◆ **Assignment**:
Copy every one of the items below word for word, with no changes.

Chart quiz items
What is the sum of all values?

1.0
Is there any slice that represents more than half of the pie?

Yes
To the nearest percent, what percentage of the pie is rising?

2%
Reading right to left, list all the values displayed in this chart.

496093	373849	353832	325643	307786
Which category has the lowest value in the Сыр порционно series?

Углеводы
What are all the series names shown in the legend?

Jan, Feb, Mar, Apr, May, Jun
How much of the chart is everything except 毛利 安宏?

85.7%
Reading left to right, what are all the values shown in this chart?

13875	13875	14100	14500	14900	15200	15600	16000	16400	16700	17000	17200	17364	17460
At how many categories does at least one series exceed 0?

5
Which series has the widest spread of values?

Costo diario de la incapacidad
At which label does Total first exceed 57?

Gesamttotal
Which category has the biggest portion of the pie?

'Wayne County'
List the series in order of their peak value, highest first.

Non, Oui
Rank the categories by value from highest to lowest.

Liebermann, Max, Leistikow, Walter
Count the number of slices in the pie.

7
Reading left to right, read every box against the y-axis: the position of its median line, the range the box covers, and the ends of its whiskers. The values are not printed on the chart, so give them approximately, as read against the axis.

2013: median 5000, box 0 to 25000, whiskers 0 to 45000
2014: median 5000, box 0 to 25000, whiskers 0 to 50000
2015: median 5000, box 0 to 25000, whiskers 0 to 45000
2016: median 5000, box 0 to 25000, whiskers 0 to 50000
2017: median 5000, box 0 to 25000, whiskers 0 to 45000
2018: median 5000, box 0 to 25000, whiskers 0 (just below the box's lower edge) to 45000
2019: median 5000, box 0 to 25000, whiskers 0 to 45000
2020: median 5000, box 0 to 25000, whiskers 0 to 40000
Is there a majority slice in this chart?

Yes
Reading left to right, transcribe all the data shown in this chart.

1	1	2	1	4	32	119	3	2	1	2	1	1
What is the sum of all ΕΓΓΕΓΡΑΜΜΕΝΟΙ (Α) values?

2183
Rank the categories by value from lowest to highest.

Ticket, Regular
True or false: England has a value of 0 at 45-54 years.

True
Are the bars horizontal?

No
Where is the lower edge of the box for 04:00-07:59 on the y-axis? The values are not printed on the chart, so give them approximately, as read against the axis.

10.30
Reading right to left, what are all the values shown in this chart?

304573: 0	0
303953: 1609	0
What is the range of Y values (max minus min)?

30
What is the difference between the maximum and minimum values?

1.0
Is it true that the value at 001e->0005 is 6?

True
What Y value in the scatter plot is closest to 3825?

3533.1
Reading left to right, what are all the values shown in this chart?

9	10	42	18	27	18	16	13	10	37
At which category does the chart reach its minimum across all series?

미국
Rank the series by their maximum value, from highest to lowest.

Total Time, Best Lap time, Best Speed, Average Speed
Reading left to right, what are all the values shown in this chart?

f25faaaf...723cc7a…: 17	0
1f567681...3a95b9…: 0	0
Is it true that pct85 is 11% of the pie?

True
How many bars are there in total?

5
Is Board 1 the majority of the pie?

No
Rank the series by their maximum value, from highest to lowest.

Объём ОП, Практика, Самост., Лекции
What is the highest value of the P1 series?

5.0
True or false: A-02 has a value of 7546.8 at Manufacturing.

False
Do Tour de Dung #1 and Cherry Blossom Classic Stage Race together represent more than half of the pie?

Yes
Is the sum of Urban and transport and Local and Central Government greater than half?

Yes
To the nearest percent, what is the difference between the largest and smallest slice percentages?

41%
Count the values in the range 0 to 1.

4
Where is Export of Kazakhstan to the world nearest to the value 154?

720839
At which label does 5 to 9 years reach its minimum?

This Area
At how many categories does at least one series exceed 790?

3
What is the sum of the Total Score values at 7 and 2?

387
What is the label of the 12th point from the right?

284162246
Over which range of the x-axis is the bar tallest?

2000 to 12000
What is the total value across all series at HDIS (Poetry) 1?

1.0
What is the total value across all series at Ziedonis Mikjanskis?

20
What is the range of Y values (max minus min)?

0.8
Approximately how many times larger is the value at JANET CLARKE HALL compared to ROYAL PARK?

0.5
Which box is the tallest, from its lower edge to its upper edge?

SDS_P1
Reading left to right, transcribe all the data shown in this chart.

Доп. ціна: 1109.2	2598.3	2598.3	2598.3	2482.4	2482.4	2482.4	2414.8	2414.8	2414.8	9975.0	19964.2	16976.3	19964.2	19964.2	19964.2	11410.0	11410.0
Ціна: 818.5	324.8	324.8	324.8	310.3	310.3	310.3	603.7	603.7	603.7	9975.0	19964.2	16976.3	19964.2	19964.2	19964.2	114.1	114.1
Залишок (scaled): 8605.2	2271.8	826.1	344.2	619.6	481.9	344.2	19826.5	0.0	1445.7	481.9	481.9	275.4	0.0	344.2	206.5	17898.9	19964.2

◆ **Exercise result**:
What is the sum of all values?

1.0
Is there any slice that represents more than half of the pie?

Yes
To the nearest percent, what percentage of the pie is rising?

2%
Reading right to left, list all the values displayed in this chart.

496093	373849	353832	325643	307786
Which category has the lowest value in the Сыр порционно series?

Углеводы
What are all the series names shown in the legend?

Jan, Feb, Mar, Apr, May, Jun
How much of the chart is everything except 毛利 安宏?

85.7%
Reading left to right, what are all the values shown in this chart?

13875	13875	14100	14500	14900	15200	15600	16000	16400	16700	17000	17200	17364	17460
At how many categories does at least one series exceed 0?

5
Which series has the widest spread of values?

Costo diario de la incapacidad
At which label does Total first exceed 57?

Gesamttotal
Which category has the biggest portion of the pie?

'Wayne County'
List the series in order of their peak value, highest first.

Non, Oui
Rank the categories by value from highest to lowest.

Liebermann, Max, Leistikow, Walter
Count the number of slices in the pie.

7
Reading left to right, read every box against the y-axis: the position of its median line, the range the box covers, and the ends of its whiskers. The values are not printed on the chart, so give them approximately, as read against the axis.

2013: median 5000, box 0 to 25000, whiskers 0 to 45000
2014: median 5000, box 0 to 25000, whiskers 0 to 50000
2015: median 5000, box 0 to 25000, whiskers 0 to 45000
2016: median 5000, box 0 to 25000, whiskers 0 to 50000
2017: median 5000, box 0 to 25000, whiskers 0 to 45000
2018: median 5000, box 0 to 25000, whiskers 0 (just below the box's lower edge) to 45000
2019: median 5000, box 0 to 25000, whiskers 0 to 45000
2020: median 5000, box 0 to 25000, whiskers 0 to 40000
Is there a majority slice in this chart?

Yes
Reading left to right, transcribe all the data shown in this chart.

1	1	2	1	4	32	119	3	2	1	2	1	1
What is the sum of all ΕΓΓΕΓΡΑΜΜΕΝΟΙ (Α) values?

2183
Rank the categories by value from lowest to highest.

Ticket, Regular
True or false: England has a value of 0 at 45-54 years.

True
Are the bars horizontal?

No
Where is the lower edge of the box for 04:00-07:59 on the y-axis? The values are not printed on the chart, so give them approximately, as read against the axis.

10.30
Reading right to left, what are all the values shown in this chart?

304573: 0	0
303953: 1609	0
What is the range of Y values (max minus min)?

30
What is the difference between the maximum and minimum values?

1.0
Is it true that the value at 001e->0005 is 6?

True
What Y value in the scatter plot is closest to 3825?

3533.1
Reading left to right, what are all the values shown in this chart?

9	10	42	18	27	18	16	13	10	37
At which category does the chart reach its minimum across all series?

미국
Rank the series by their maximum value, from highest to lowest.

Total Time, Best Lap time, Best Speed, Average Speed
Reading left to right, what are all the values shown in this chart?

f25faaaf...723cc7a…: 17	0
1f567681...3a95b9…: 0	0
Is it true that pct85 is 11% of the pie?

True
How many bars are there in total?

5
Is Board 1 the majority of the pie?

No
Rank the series by their maximum value, from highest to lowest.

Объём ОП, Практика, Самост., Лекции
What is the highest value of the P1 series?

5.0
True or false: A-02 has a value of 7546.8 at Manufacturing.

False
Do Tour de Dung #1 and Cherry Blossom Classic Stage Race together represent more than half of the pie?

Yes
Is the sum of Urban and transport and Local and Central Government greater than half?

Yes
To the nearest percent, what is the difference between the largest and smallest slice percentages?

41%
Count the values in the range 0 to 1.

4
Where is Export of Kazakhstan to the world nearest to the value 154?

720839
At which label does 5 to 9 years reach its minimum?

This Area
At how many categories does at least one series exceed 790?

3
What is the sum of the Total Score values at 7 and 2?

387
What is the label of the 12th point from the right?

284162246
Over which range of the x-axis is the bar tallest?

2000 to 12000
What is the total value across all series at HDIS (Poetry) 1?

1.0
What is the total value across all series at Ziedonis Mikjanskis?

20
What is the range of Y values (max minus min)?

0.8
Approximately how many times larger is the value at JANET CLARKE HALL compared to ROYAL PARK?

0.5
Which box is the tallest, from its lower edge to its upper edge?

SDS_P1
Reading left to right, transcribe all the data shown in this chart.

Доп. ціна: 1109.2	2598.3	2598.3	2598.3	2482.4	2482.4	2482.4	2414.8	2414.8	2414.8	9975.0	19964.2	16976.3	19964.2	19964.2	19964.2	11410.0	11410.0
Ціна: 818.5	324.8	324.8	324.8	310.3	310.3	310.3	603.7	603.7	603.7	9975.0	19964.2	16976.3	19964.2	19964.2	19964.2	114.1	114.1
Залишок (scaled): 8605.2	2271.8	826.1	344.2	619.6	481.9	344.2	19826.5	0.0	1445.7	481.9	481.9	275.4	0.0	344.2	206.5	17898.9	19964.2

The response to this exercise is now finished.